What About the Virus?

The willingness of much of the public to give up many of their liberties in the face of the pandemic is depressing. Yes, the pandemic is horrible. Yes, it has killed, and will kill a great deal of people. However, the idea that we need big tech, or big government to bail us out of the situation diminishes the power of the individual.

We, as individuals have to power to conduct ourselves in a way that mitigates our risk of catching and spreading the virus. We can keep a responsible physical distance from others and wear protective equipment. Sadly it seems as though trust of ones neighbor in this country is at an all-time low. Upon speaking yesterday with some family that lives in a nearby city, I discovered that their county has actually just rolled out a smartphone application that allows citizens to anonymously report violations to the government. In my lifetime I can now say that I’ve seen a shift from a society of neighbors trusting neighbors to something akin to a Soviet informant network.

We will never be as perfect as the computer at anything that is quantifiable. The most well-meaning individual may begin to feel a persistent low-mood after weeks of isolation. Does one excursion to see a friend mean that they have failed the nation in its goal of eliminating the virus? What about two or three excursions? And what of religious spiritual practice? Some religious services cannot substitute a Zoom call for physical presence — do we rely on the technocrats, or the government officials, or the public to determine which or how many of these services are permissible?

The computer is incapable of understanding this grey area between right and wrong, yet as we rely on it more and more we become primed to see things in binary “black and white” as the computer does.

What About My Smartphone?

As with anything else I’ve written here, I have no absolute and perfect answer to this question, I can only lay out my own approach.

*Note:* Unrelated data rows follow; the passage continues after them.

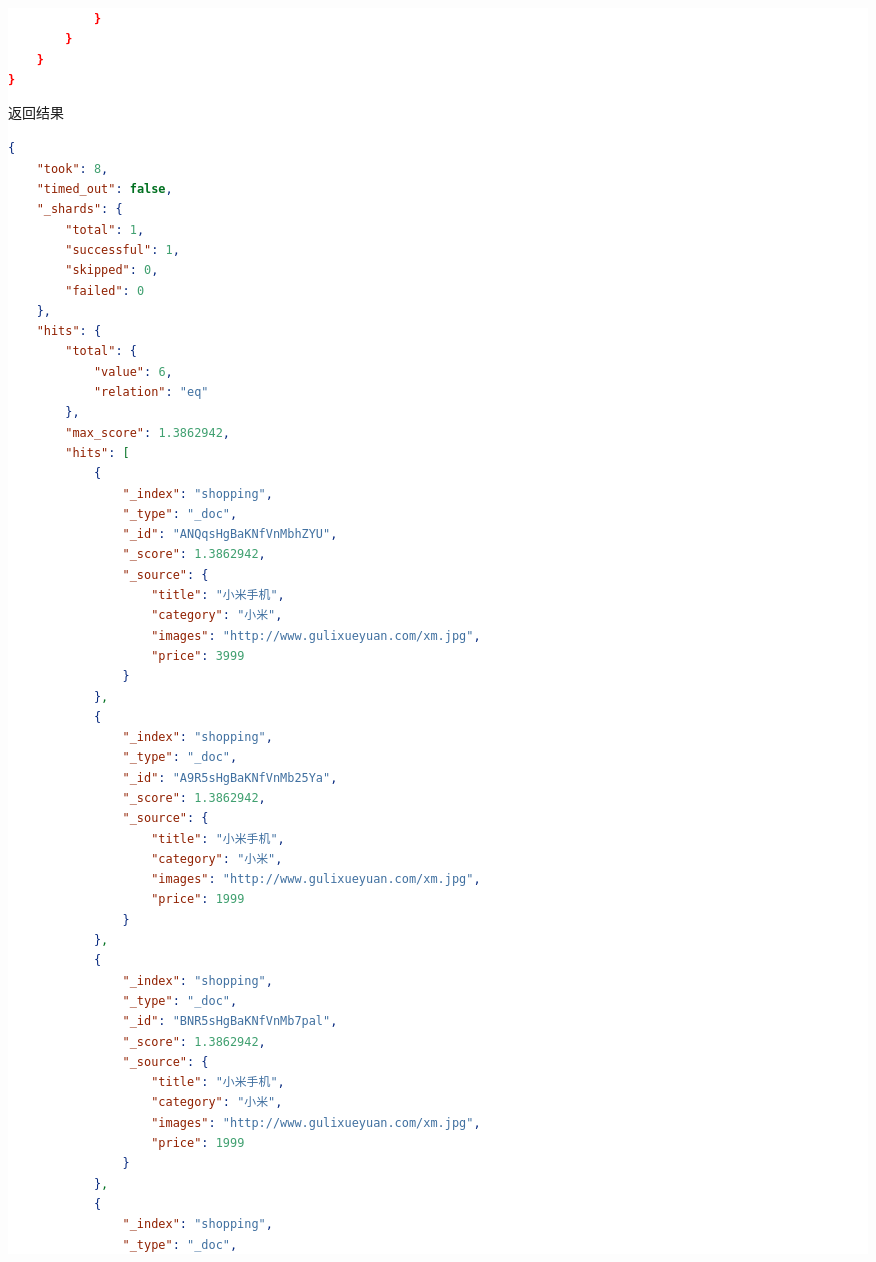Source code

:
 ```json
            }
        }
	}
}
```

返回结果

```json
{
    "took": 8,
    "timed_out": false,
    "_shards": {
        "total": 1,
        "successful": 1,
        "skipped": 0,
        "failed": 0
    },
    "hits": {
        "total": {
            "value": 6,
            "relation": "eq"
        },
        "max_score": 1.3862942,
        "hits": [
            {
                "_index": "shopping",
                "_type": "_doc",
                "_id": "ANQqsHgBaKNfVnMbhZYU",
                "_score": 1.3862942,
                "_source": {
                    "title": "小米手机",
                    "category": "小米",
                    "images": "http://www.gulixueyuan.com/xm.jpg",
                    "price": 3999
                }
            },
            {
                "_index": "shopping",
                "_type": "_doc",
                "_id": "A9R5sHgBaKNfVnMb25Ya",
                "_score": 1.3862942,
                "_source": {
                    "title": "小米手机",
                    "category": "小米",
                    "images": "http://www.gulixueyuan.com/xm.jpg",
                    "price": 1999
                }
            },
            {
                "_index": "shopping",
                "_type": "_doc",
                "_id": "BNR5sHgBaKNfVnMb7pal",
                "_score": 1.3862942,
                "_source": {
                    "title": "小米手机",
                    "category": "小米",
                    "images": "http://www.gulixueyuan.com/xm.jpg",
                    "price": 1999
                }
            },
            {
                "_index": "shopping",
                "_type": "_doc",
```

99% of the time when I leave the house I take my smartphone in case there’s an emergency and I need to call someone. I am now leaving my smartphone at home unless I will need it for some smartphone-specific purpose while out. Luckily, 80%-ish of the population owns a smartphone, so if there is an emergency I can probably find someone willing to lend me theirs for a quick call. Turning off your phone is not good enough. Edward Snowden revealed that your device while off or in airplane mode will still be tracking your geolocation and will upload this data upon powering and finding service again. Best to just leave it.

Just as with my decision to leave social media, I have been called out for being selfish, or irresponsible for deciding to leave my phone at home. I don’t follow this argument as I lived this way up until the early 2000s when I first got a cell phone.


The new “Contact Tracing” technology will diminish our freedom in a way that will be difficult, or even impossible to roll back. While the technology will likely help to track the spread of the virus, it represents the next iteration in a “slippery slope” of shifting power from the individual to the technocrats. Continuing this path will force human psychology into seeing human existence in a more computer-influenced (binary) way which is inherently opposed to the ambiguity that makes up a significant part of the human condition.

A concrete action I am taking to resist this technology is leaving my smartphone at home whenever possible. You may wish to take this action or others. Regardless, a powerful action you can take is to get the word out about this technology and its implications. Only you can decide what is right and wrong for yourself — the Pinchais and Cooks for the world can’t do that for you. Question the dominant narrative, and look at the source materials for yourself, don’t let the Media, Reddit, or Google News make your mind up for you.